• _Texto de leitura_:
= = =
OS EUA DE TRUMP E O BRASIL DE 64: A MESMA RETÓRICA, O MESMO INTERESSE
- Alexandre Costa
- 14 de set.
- 6 min de leitura
Atualizado: 15 de set.
POR ALEXANDRE COSTA | ESQUINADEMOCRATICA.COM.BR

A condenação do ex-presidente Jair Bolsonaro e de militares golpistas pelo STF em 2025, por tentativa de golpe e atentado à ordem democrática, simboliza o rompimento com a impunidade do presente (Reuters, 2025). Em paralelo, em Petrópolis, a Justiça Federal condenou, em setembro de 2025, dois ex-militares — Rubens Gomes Carneiro e Antonio Waneir Pinheiro Lima — pelo sequestro, tortura e morte, com o desaparecimento do corpo do advogado goiano Paulo de Tarso Celestino da Silva, capturado em 12 de julho de 1971. Levado para a "casa da morte", o militante passou por um ritual de violência do qual somente Inês Etienne Romeu sobreviveu e pode contar os horrores vividos naquele imóvel (Brasil de Fato; Agência Brasil, EBC, 2025).
Apesar da distância de tempo entre os crimes (a tentativa de golpe no 8 de janeiro de 2023 e o assassinato do advogado em 1971), os dois fatos fazem parte de um mesmo contexto. O apoio do presidente dos EUA Donald Trump a Bolsonaro e aos militares golpistas segue a mesma retórica, a defesa da liberdade como pano de fundo para violar a democracia e explorar economicamente o Brasil.
Por isso, é importante ressaltar que o golpe de 1964 não foi apenas uma mudança de governo: inaugurou um ciclo de violência de Estado, com prisões arbitrárias, censura e tortura sistemática. E, em cada etapa, o apoio norte-americano foi peça-chave para que as atrocidades prosperassem.
A taxação de 50% nas exportações e as ameaças à soberania do Brasil demonstram que apesar de mais de meio século, os EUA seguem tratando o Brasil como o seu quintal. Neste sentido, as condenações serviram também para retirar o manto que escondia o real interesse de Bolsonaro em relação ao país.
São capacho dos EUA: trabalham contra o povo e prejudicam o próprio país, sempre submissos aos interesses das multinacionais e subordinados ao capital externo, às elites e aos mais ricos.
MESMOS RISCOS E MEDOS
Os relatos de sobreviventes que ousaram se opor à ditadura militar brasileira descrevem práticas brutais. Choques elétricos, pau-de-arara, afogamentos, violência sexual e espancamentos compuseram o repertório dos órgãos de repressão, como o DOI-Codi. A tortura não era exceção, mas política de Estado. Documentos desclassificados nos Estados Unidos e divulgados pelo National Security Archive confirmam que Washington sabia da existência desses métodos. Um relatório de 1973 descreve técnicas aplicadas por militares brasileiros contra prisioneiros, inclusive com mortes em sessões de interrogatório.
= = =
• _Trecho da listagem_:
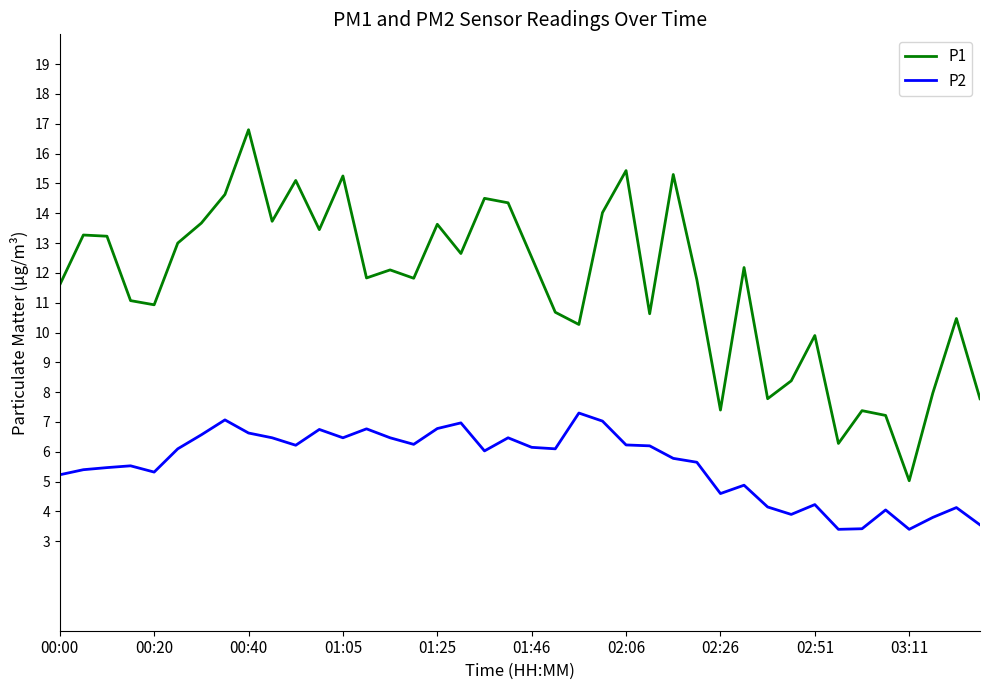

Rank the series by their maximum value, from highest to lowest.

P1, P2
= = =
• _Solicitação de tarefa A_:
Reproduza, sem alterar nada, a passagem do texto de leitura que começa nas palavras "A taxação de" e termina depois de "aos mais ricos.".
• _Solicitação de tarefa B_:
Retome o texto sobre a ditadura de 1964 e o apoio dos EUA, escrevendo a continuação a partir da última frase apresentada.

• _Resposta escrita A_:
A taxação de 50% nas exportações e as ameaças à soberania do Brasil demonstram que apesar de mais de meio século, os EUA seguem tratando o Brasil como o seu quintal. Neste sentido, as condenações serviram também para retirar o manto que escondia o real interesse de Bolsonaro em relação ao país.
São capacho dos EUA: trabalham contra o povo e prejudicam o próprio país, sempre submissos aos interesses das multinacionais e subordinados ao capital externo, às elites e aos mais ricos.

• _Resposta escrita B_:
Além da violência física, houve censura à imprensa, perseguição a artistas e intelectuais, cassações de mandatos e intervenções em sindicatos e universidades. A ditadura também fechou o regime político, com o AI-5 em 1968, e reprimiu movimentos sociais que lutavam por direitos básicos. O apoio externo foi essencial para sustentar esse sistema. Os EUA liberaram créditos para obras de infraestrutura, como a Transamazônica e a Ponte Rio-Niterói, e garantiram suporte diplomático ao regime. Ao mesmo tempo, a CIA atuava em toda a América Latina, fortalecendo aparelhos repressivos em nome do combate ao comunismo (Superinteressante).
A contradição era evidente: enquanto os EUA pregavam liberdade e democracia, patrocinavam ditaduras. Essa política só começou a ser questionada em meados dos anos 1970, após o escândalo de Watergate e a pressão da opinião pública diante da Guerra do Vietnã. O presidente Jimmy Carter chegou a condicionar ajuda a compromissos de direitos humanos, pressionando o governo Geisel a reduzir a violência. Mas, com Ronald Reagan nos anos 1980, o apoio a regimes autoritários voltou a ser a regra.
As condenações no STF e na Justiça Federal, em Petrópolis, representam um avanço na luta contra a impunidade. No entanto, apesar dos 54 anos entre os dois fatos, paira no ar a sensação de que ainda vivemos ameaçados pelos coturnos no “mesmo” Brasil, diante dos mesmos riscos e medos.
CONEXÃO ENTRE PASSADO E PRESENTE
O anúncio do presidente Donald Trump, em 2025, de uma tarifa de 50% sobre exportações brasileiras, expôs mais uma vez a assimetria na relação entre Brasil e Estados Unidos. “Eles precisam de nós muito mais do que nós precisamos deles”, disse Trump, reforçando que a soberania brasileira pode ser negociada como simples variável de poder econômico.
A declaração ecoa práticas que já marcaram a história: em nome da “defesa da liberdade”, os EUA intervieram no Brasil em 1964, apoiaram a ditadura e moldaram nossa economia conforme seus interesses.
A conexão entre presente e passado revela um padrão. No dia 27 de março de 1964, o embaixador Lincoln Gordon enviou a Washington uma carta recomendando apoio ao golpe militar para evitar que o Brasil “se tornasse uma China nos anos 1960”. Dias depois, a Operação Brother Sam mobilizou navios de guerra dos EUA para apoiar os generais, caso houvesse resistência. Não foi necessário: João Goulart foi deposto sem reação, e Lyndon Johnson reconheceu imediatamente o novo regime (Brasil de Fato; FRUS, Departamento de Estado).
O terreno para o golpe já havia sido preparado anos antes. Em 1961, John Kennedy lançou a Aliança para o Progresso, irrigando governos estaduais de oposição e enfraquecendo Jango.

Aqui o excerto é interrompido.